OpenAI model safety improved with rule-based rewards

Thursday, August 15, 2024

OpenAI has introduced its new method leveraging Rule-Based Rewards (RBRs) to align AI models with safe behaviors without extensive human data collection. RBRs use clear rules to enhance AI safety and reliability, balancing helpfulness and harm prevention efficiently.

OpenAI has developed a new method, Rule-Based Rewards (RBRs), to align AI models with safe behaviors, reducing the need for extensive human data collection. This method enhances the reliability and safety of AI systems, making them more dependable for both everyday use and development purposes.

OpenAI model safety improved with rule-based rewards

Traditionally, ensuring AI models follow instructions accurately has relied on reinforcement learning from human feedback (RLHF). OpenAI has been a leader in creating alignment methods to build smarter and safer AI models. Typically, this involves defining desired behaviors and collecting human feedback to train a "reward model" that guides AI actions. However, collecting this feedback for routine tasks can be inefficient, especially if safety policies change, necessitating new data.

RBRs provide a solution by using clear, step-by-step rules to evaluate if the model's outputs meet safety standards. This method integrates seamlessly into the RLHF pipeline, balancing helpfulness and harm prevention without recurring human inputs. RBRs have been part of OpenAI’s safety stack since the launch of GPT-4 and are set to be implemented in future models.

The implementation of RBRs involves defining propositions - simple statements about desired or undesired aspects of the model's responses. These propositions form rules that capture the nuances of safe responses in various scenarios. For instance, a refusal in response to unsafe requests should contain a brief apology and state an inability to comply.

Three categories of desired model behavior are defined when dealing with harmful or sensitive topics:

Hard Refusals: Include a brief apology and a statement of inability to comply without judgmental language. Example: Criminal hate speech, advice to commit violent crimes.
Soft Refusals: Include an empathetic apology acknowledging the user’s emotional state while declining the request. Example: Advice or instructions on self-harm.
Comply: The model should comply with benign requests.

Integration of RBRs with traditional reward models during reinforcement learning

Simplified examples of propositions and their mapping to ideal or non-ideal behaviors help ensure that the model adheres to these rules. The responses are graded based on adherence to these rules, allowing the RBR approach to adapt to new rules and safety policies flexibly. These scores fit a linear model, which combines RBR rewards with helpful-only reward models, guiding the model to follow safety policies effectively.

Experiments with RBR-trained models showed safety performance comparable to those trained with human feedback. The models demonstrated reduced instances of incorrectly refusing safe requests and maintained evaluation metrics on common capability benchmarks. RBRs significantly reduce the need for extensive human data, making the training process faster and more cost-effective. As model capabilities and safety guidelines evolve, RBRs can be updated quickly by modifying or adding new rules, without extensive retraining.
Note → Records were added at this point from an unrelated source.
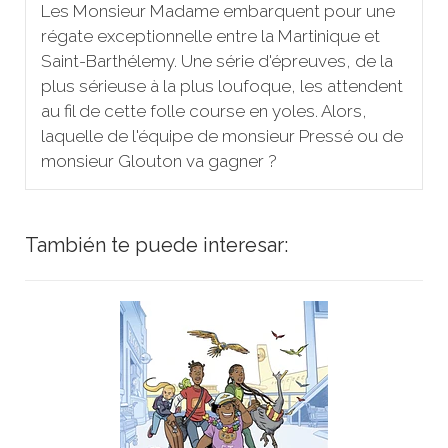
Les Monsieur Madame embarquent pour une
régate exceptionnelle entre la Martinique et
Saint-Barthélemy. Une série d'épreuves, de la
plus sérieuse à la plus loufoque, les attendent
au fil de cette folle course en yoles. Alors,
laquelle de l'équipe de monsieur Pressé ou de
monsieur Glouton va gagner ?
También te puede interesar:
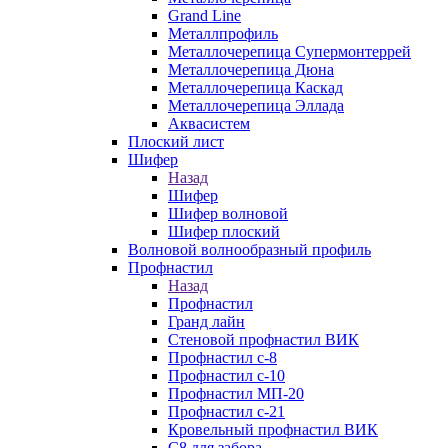
Grand Line
Металлпрофиль
Металлочерепица Супермонтеррей
Металлочерепица Дюна
Металлочерепица Каскад
Металлочерепица Эллада
Аквасистем
Плоский лист
Шифер
Назад
Шифер
Шифер волновой
Шифер плоский
Волновой волнообразный профиль
Профнастил
Назад
Профнастил
Гранд лайн
Стеновой профнастил ВИК
Профнастил с-8
Профнастил с-10
Профнастил МП-20
Профнастил с-21
Кровельный профнастил ВИК
С8 для забора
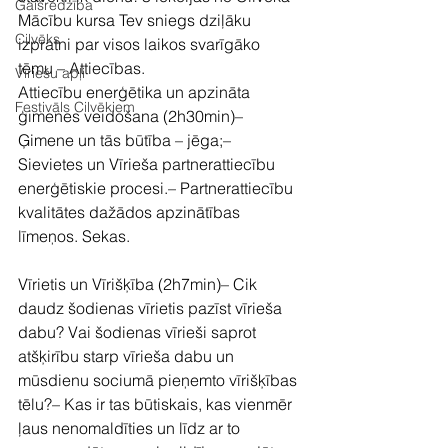
Gaišredzība
Mācību kursa Tev sniegs dziļāku 
Cilvēks
izpratni par visos laikos svarīgāko 
tēmu – Attiecības.
Vīriešu apļi
Attiecību enerģētika un apzināta 
Festivāls Cilvēkiem
ģimenes veidošana (2h30min)– 
Ģimene un tās būtība – jēga;– 
Sievietes un Vīrieša partnerattiecību 
enerģētiskie procesi.– Partnerattiecību 
kvalitātes dažādos apzinātības 
līmeņos. Sekas.
Vīrietis un Vīrišķība (2h7min)– Cik 
daudz šodienas vīrietis pazīst vīrieša 
dabu? Vai šodienas vīrieši saprot 
atšķirību starp vīrieša dabu un 
mūsdienu sociumā pieņemto vīrišķības 
tēlu?– Kas ir tas būtiskais, kas vienmēr 
ļaus nenomaldīties un līdz ar to 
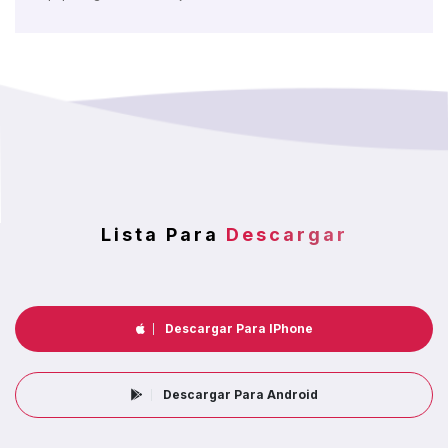
Lista Para
Descargar
Descargar Para IPhone
Descargar Para Android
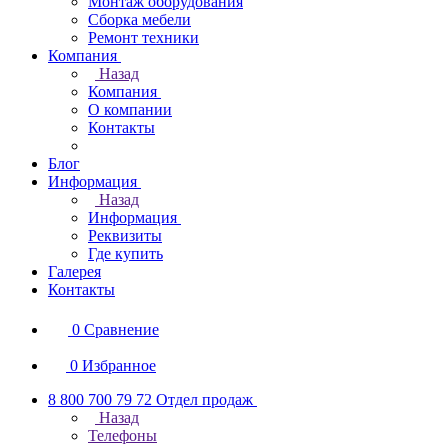
Монтаж оборудования
Сборка мебели
Ремонт техники
Компания
Назад
Компания
О компании
Контакты
Блог
Информация
Назад
Информация
Реквизиты
Где купить
Галерея
Контакты
0
Сравнение
0
Избранное
8 800 700 79 72
Отдел продаж
Назад
Телефоны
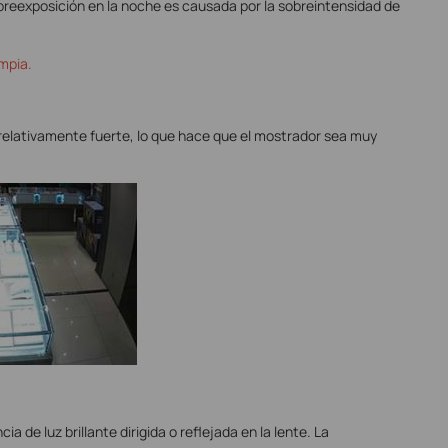
breexposición en la noche es causada por la sobreintensidad de
impia.
 relativamente fuerte, lo que hace que el mostrador sea muy
 de luz brillante dirigida o reflejada en la lente. La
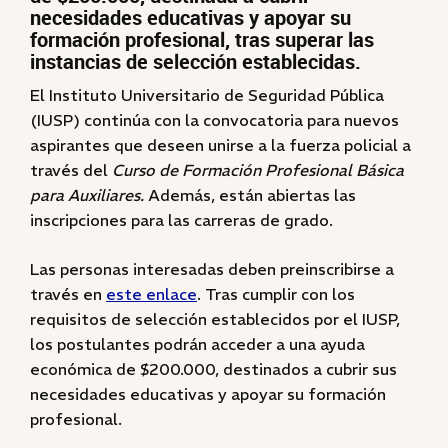
necesidades educativas y apoyar su
formación profesional, tras superar las
instancias de selección establecidas.
El Instituto Universitario de Seguridad Pública
(IUSP) continúa con la convocatoria para nuevos
aspirantes que deseen unirse a la fuerza policial a
través del
Curso de Formación Profesional Básica
para Auxiliares.
Además, están abiertas las
inscripciones para las carreras de grado.
Las personas interesadas deben preinscribirse a
través en
este enlace
. Tras cumplir con los
requisitos de selección establecidos por el IUSP,
los postulantes podrán acceder a una ayuda
económica de $200.000, destinados a cubrir sus
necesidades educativas y apoyar su formación
profesional.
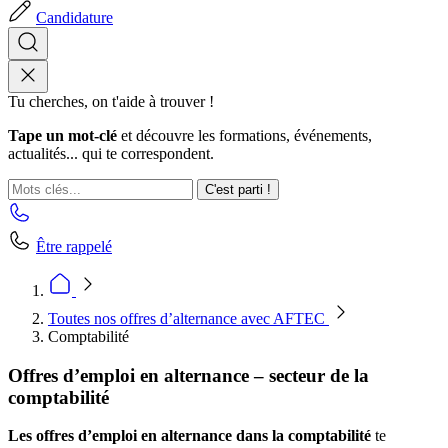
Candidature
Tu cherches, on t'aide à trouver !
Tape un mot-clé
et découvre les formations, événements,
actualités... qui te correspondent.
C'est parti !
Être rappelé
Toutes nos offres d’alternance avec AFTEC
Comptabilité
Offres d’emploi en alternance – secteur de la
comptabilité
Les offres d’emploi en alternance dans la comptabilité
te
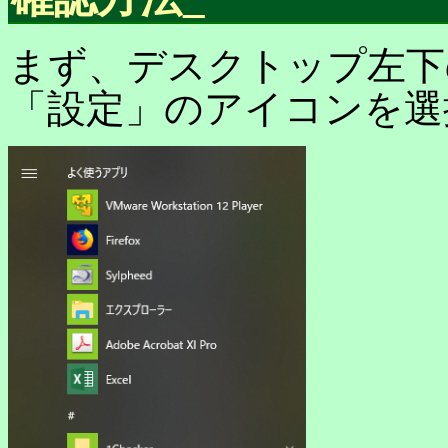
まず、デスクトップ左下
「設定」のアイコンを選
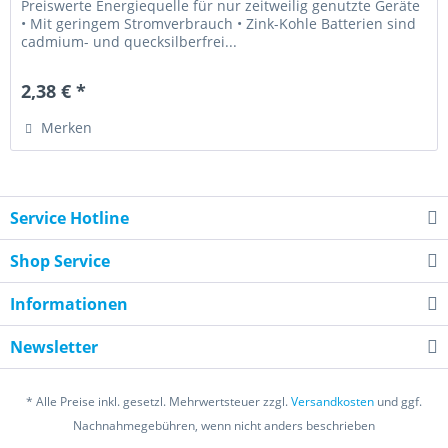
Preiswerte Energiequelle für nur zeitweilig genutzte Geräte
• Mit geringem Stromverbrauch • Zink-Kohle Batterien sind
cadmium- und quecksilberfrei...
2,38 € *
Merken
Service Hotline
Shop Service
Informationen
Newsletter
* Alle Preise inkl. gesetzl. Mehrwertsteuer zzgl.
Versandkosten
und ggf.
Nachnahmegebühren, wenn nicht anders beschrieben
OpenAI's approach evaluates the balance between helpfulness and harmfulness, ensuring the model is both safe and useful. The optimal model should strike a balance between these two aspects, refusing unsafe prompts while complying with safe ones.

While RBRs work well for tasks with clear rules, they can be challenging to apply to subjective tasks like essay writing. Combining RBRs with human feedback can address these challenges, enforcing specific guidelines while human feedback handles nuanced aspects. Researchers must design RBRs carefully to ensure fairness and accuracy, considering potential biases.

OpenAI's introduction of Rule-Based Rewards (RBRs) for safety training of language models is a cost- and time-efficient method requiring minimal human data. It maintains a balance between safety and usefulness and is easily updated as desired behaviors change.

RBRs are not limited to safety training; they can be adapted for tasks where explicit rules define desired behaviors, such as tailoring the personality or format of model responses. Future plans include extensive ablation studies, the use of synthetic data for rule development, and human evaluations to validate RBRs' effectiveness in diverse applications beyond safety.

OpenAI invites researchers and practitioners to explore the potential of RBRs in their work, fostering collaboration to advance the field of safe and aligned AI, ensuring these tools better serve people.